Catherine was annoyed to realize that she really had blushed. But it was not so much with pleasure or embarrassment at the compliment as with anger that it had not been meant as such. There had been a certain boredom in the viscount’s voice. What he had really been saying was that she was a dull woman. Well, she was that too.
“They have both been practicing daily, sir,” she said. “And both are developing a competence at their scales and the simple exercises I have set them.”
Mr. Adams laughed again. “Ah, the consummate diplomat,” he said. “But I suppose that with Julie at least we must persevere. The thought of a young lady growing up without that particular accomplishment is enough to give one the shudders. At least she shows some promise with her brush and watercolors.”
“I do not play the pianoforte with any degree of competence either,” Lady Baird said, “and I have not been a social pariah since my come-out. Indeed, I believe I did very well for myself in snaring Clayton as a husband, even setting aside the fact that we were head over ears for each other. All one does during a party when asked to play a piece, Mrs. Winters, is smile dazzlingly, hold up both hands, and say something like, ‘Look, ten thumbs,’ and everyone laughs as if one is a great wit. I assure you it works.”
“Perhaps Mrs. Winters should teach your children diplomacy rather than music, then, Claude,” Lord Rawleigh said.
“It must indeed be tedious to teach children who are not interested,” Lady Baird said with some sympathy.
“Not so, ma’am,” Catherine said. “And it is not interest they lack, but—”
“—talent,” Mr. Adams supplied when she stopped abruptly. He chuckled again. “Never fear, Mrs. Winters. I love them none the less for their lack of musical aptitude.”
“Ah, dinner,” Lady Baird said, looking across the room to see the butler speaking with Mrs. Adams. “Good. I am famished.”
“Excuse me,” Mr. Adams said. “I must lead in Mrs. Lipton.”
“Where is Clayton?” Lady Baird looked about her.
Catherine quelled an inner surging of panic. Oh, no, this was too embarrassing. But she was saved, as she might have known she would be, by the arrival of Mrs. Adams, who of course had everything organized.
“Rawleigh,” she said, taking his arm, “you will, of course, wish to lead Ellen in.” She looked with almost comic condescension at Catherine. “I have asked the Reverend Lovering to lead you in, Mrs. Winters. I thought you would be more comfortable with someone you know.”
“Of course,” Catherine murmured, amusement replacing the panic. “Thank you, ma’am.”
The rector was already bowing at her elbow and assuring her that he would consider it a singular honor to be allowed to take her in to dinner and seat her beside him.
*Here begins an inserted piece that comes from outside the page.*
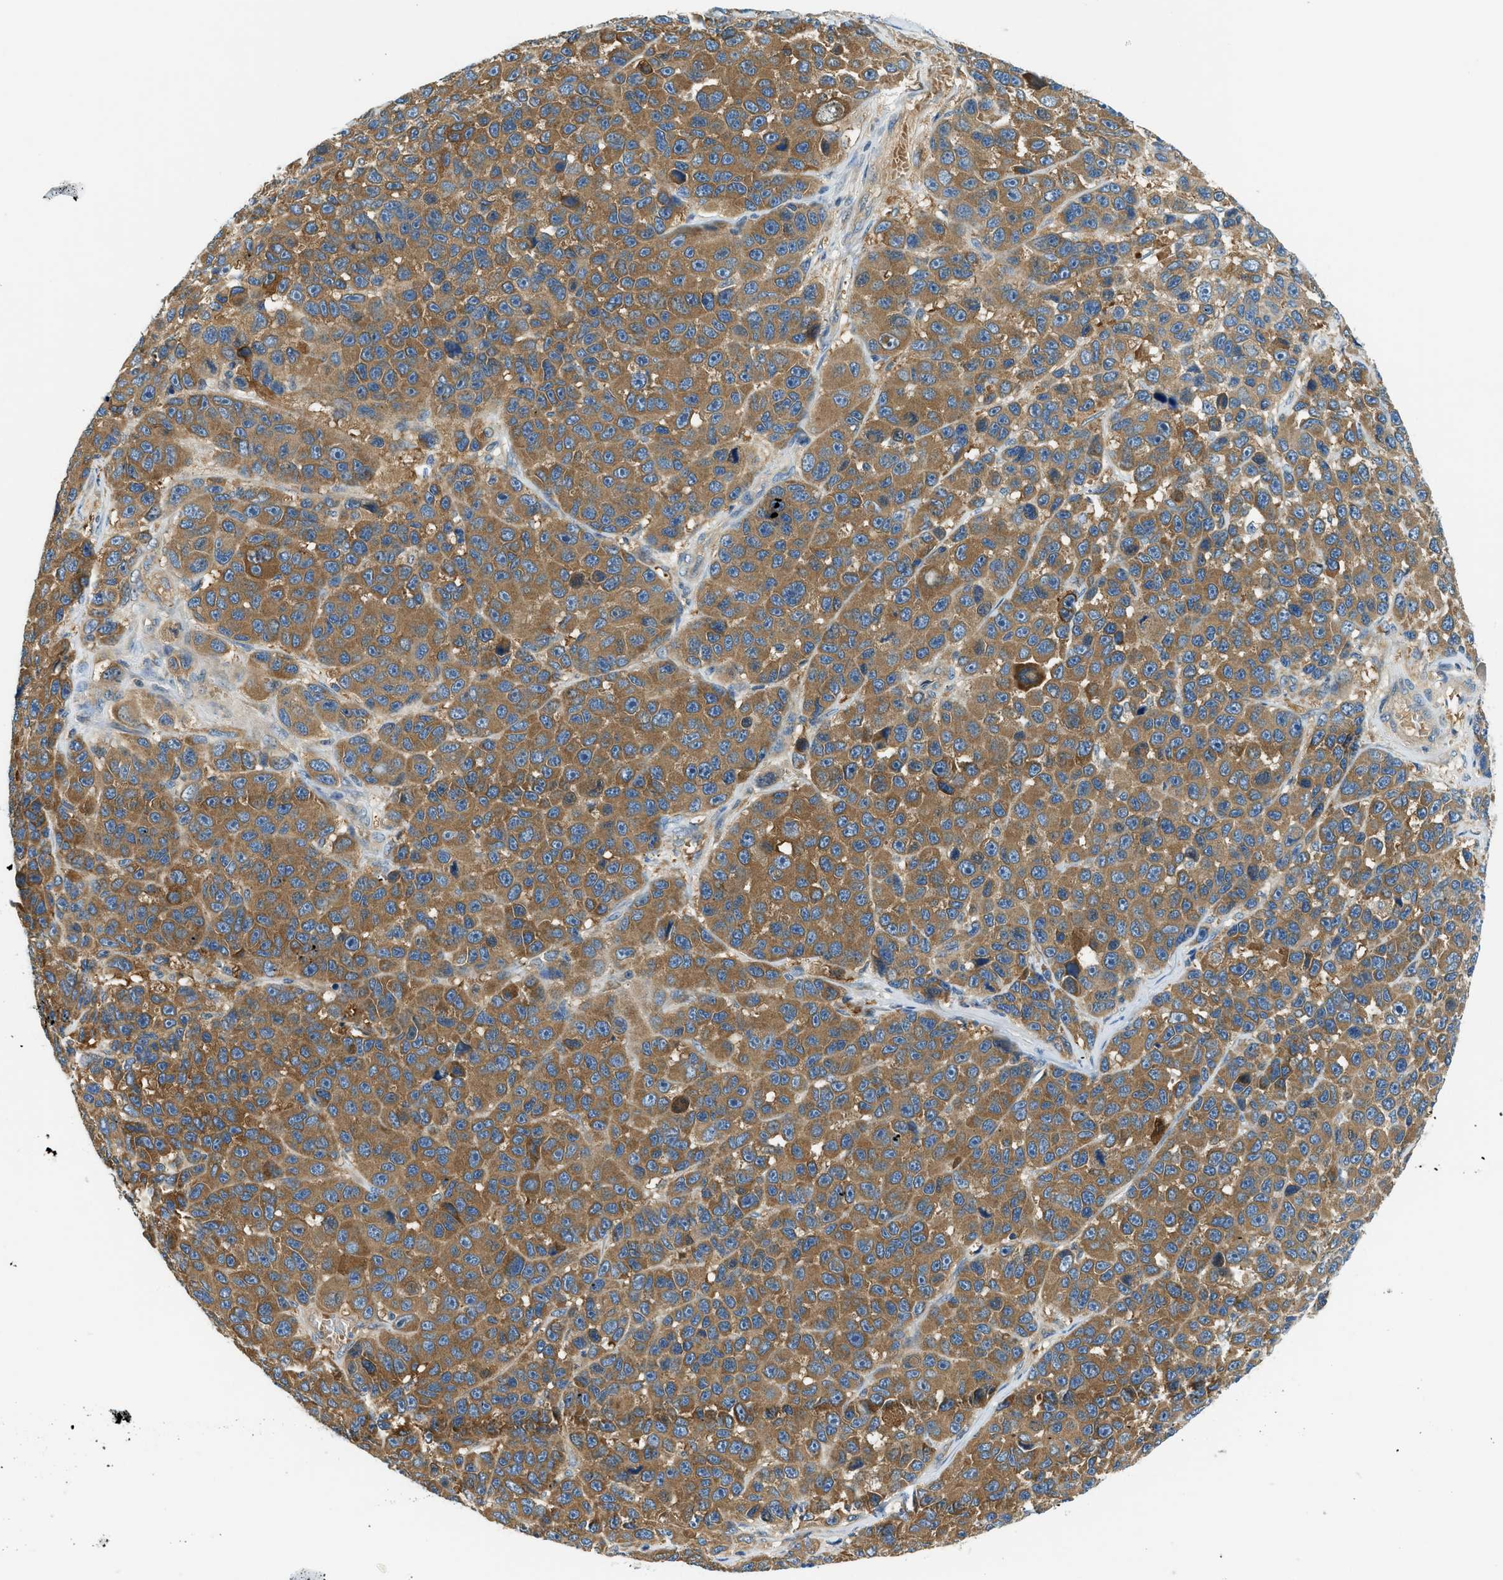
{"staining": {"intensity": "moderate", "quantity": ">75%", "location": "cytoplasmic/membranous"}, "tissue": "melanoma", "cell_type": "Tumor cells", "image_type": "cancer", "snomed": [{"axis": "morphology", "description": "Malignant melanoma, NOS"}, {"axis": "topography", "description": "Skin"}], "caption": "Melanoma was stained to show a protein in brown. There is medium levels of moderate cytoplasmic/membranous expression in about >75% of tumor cells.", "gene": "KCNK1", "patient": {"sex": "male", "age": 53}}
“Mrs. Adams knows,” he said while that lady could still hear him, “that a man of my calling favors a table companion of good sense.”
Which was wonderful praise indeed, Catherine thought, laying her arm along his, and would undoubtedly confirm Viscount Rawleigh in his opinion of her as a dull woman. Not that she gave the snap of two fingers for his opinion.
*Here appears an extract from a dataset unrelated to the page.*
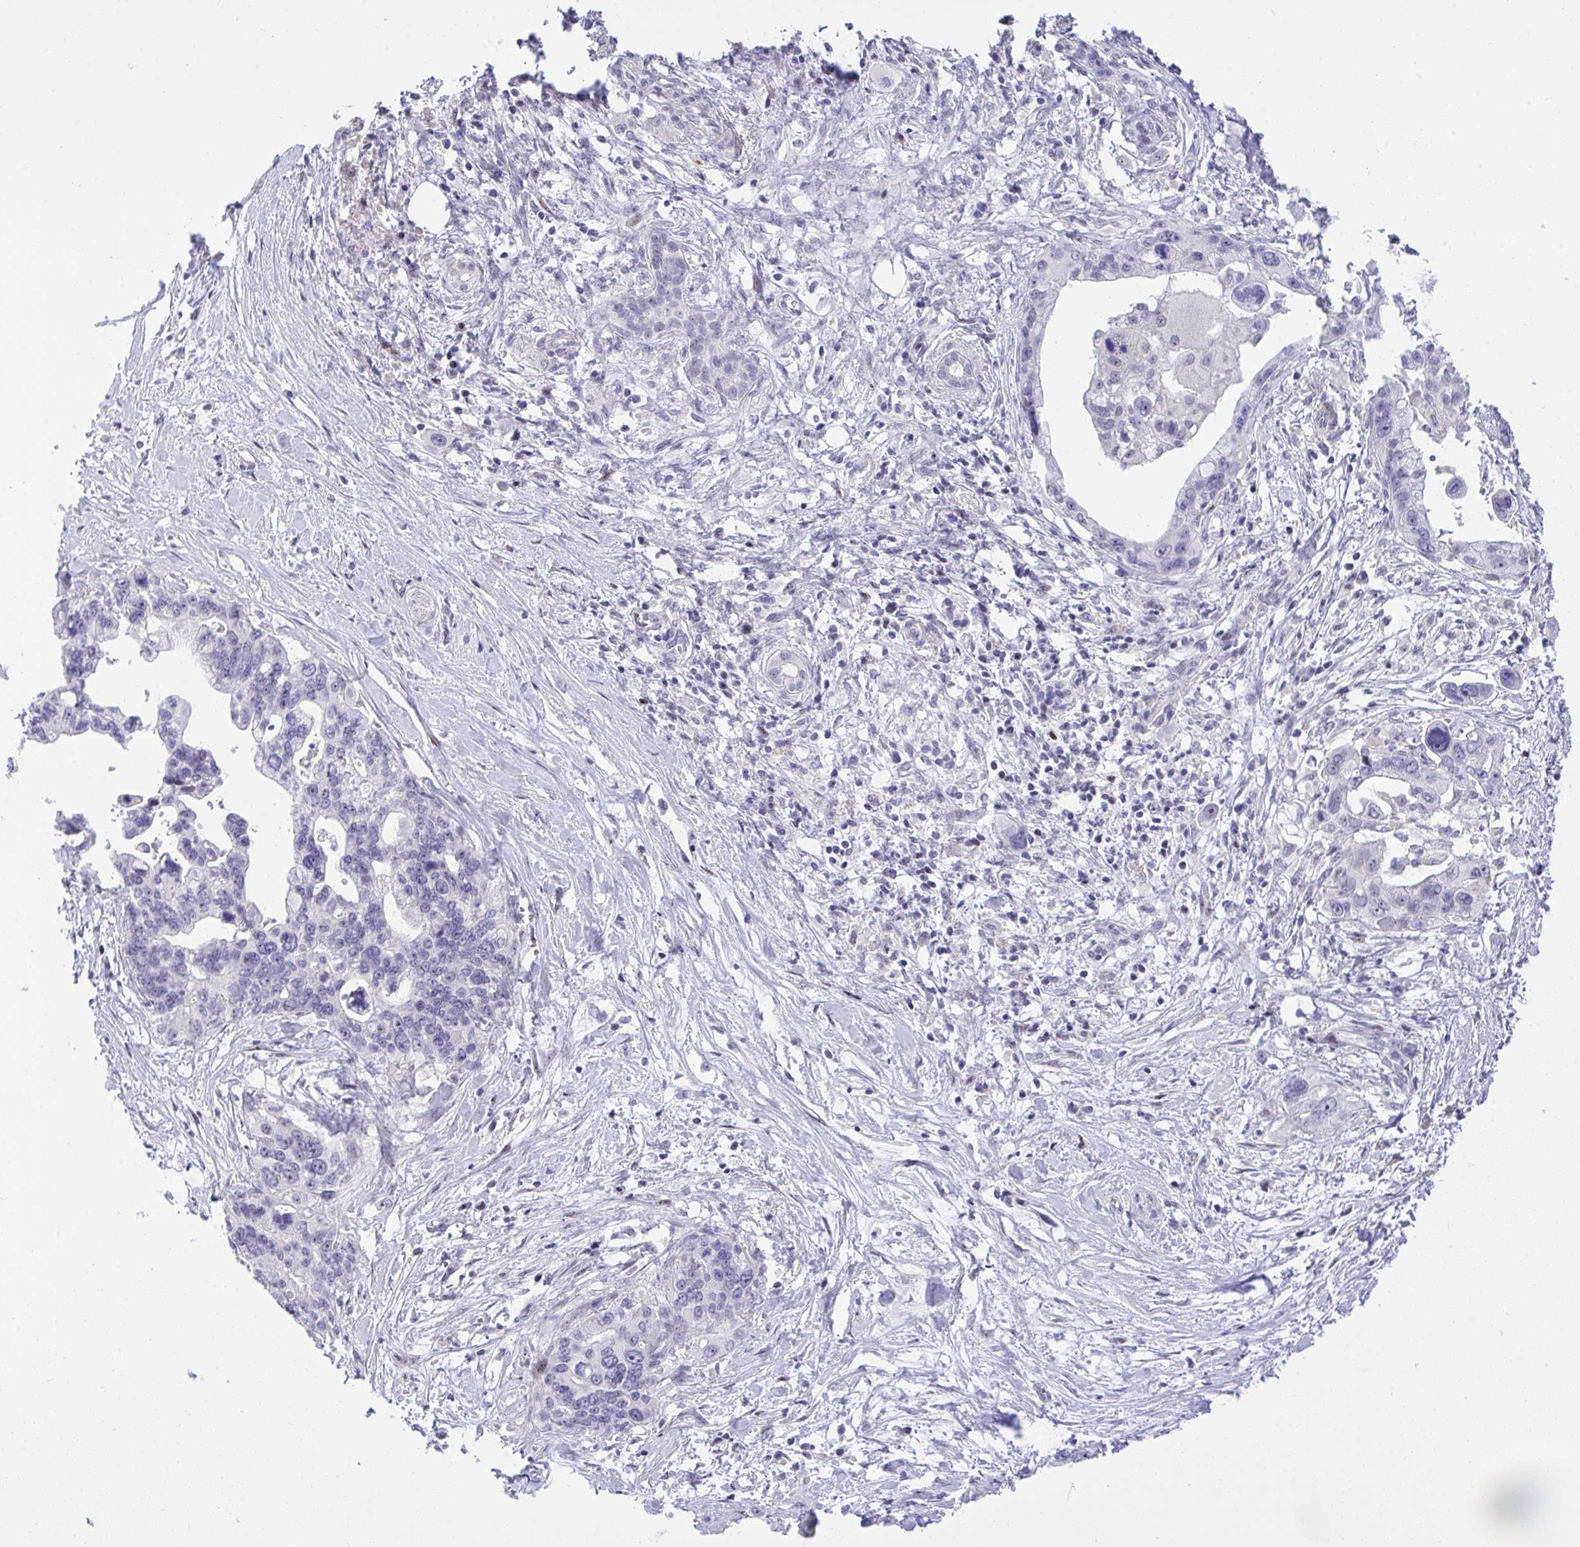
{"staining": {"intensity": "negative", "quantity": "none", "location": "none"}, "tissue": "pancreatic cancer", "cell_type": "Tumor cells", "image_type": "cancer", "snomed": [{"axis": "morphology", "description": "Adenocarcinoma, NOS"}, {"axis": "topography", "description": "Pancreas"}], "caption": "DAB immunohistochemical staining of human pancreatic cancer displays no significant positivity in tumor cells.", "gene": "PLPPR3", "patient": {"sex": "female", "age": 83}}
She settled philosophically into what was bound to be a dull hour. Mr. Nathaniel Gascoigne sat to her left and appeared to be a pleasant gentleman as well as a handsome one. But she had little opportunity to converse with him. The Reverend Lovering monopolized her attention as he always did when seated beside her, a common occurrence when they were both guests at Bodley. He assured her throughout the meal that they must both feel humble gratitude for the honor bestowed on them by their invitations to be in such illustrious company. And he assured her too of the superior quality of every dish set before them.
Catherine lent him half an ear and enjoyed observing the company. Mr. Adams at the head of the table was the genial host. Mrs. Adams at the foot was the regal hostess. It always intrigued Catherine that they were apparently quite contented with each other when they were so very different in character. They were, of course, both beautiful people. She noted that Ellen Hudson, seated beside the viscount, made a few nervous attempts to engage his attention. Yet when he gave it, she became mute and noticeably uncomfortable. He would turn his attention back to the conversation of Mrs. Lipton on his other side. Mrs. Adams was noticeably annoyed. Catherine guessed that Mrs. Lipton would be seated far from the viscount in future. She noticed that Lady Baird and Mr. Gascoigne flirted with each other in what was very obviously a harmless manner. She noticed that Miss Theresa Hulme exchanged several longing glances with Mr. Arthur Lipton, her fiancé, who was too far from her at table to be engaged in conversation. She appeared to have little conversation and was soon largely ignored by the gentlemen to her left and right, poor girl. Lord Pelham was deep in conversation with Miss Veronica Lipton throughout dinner.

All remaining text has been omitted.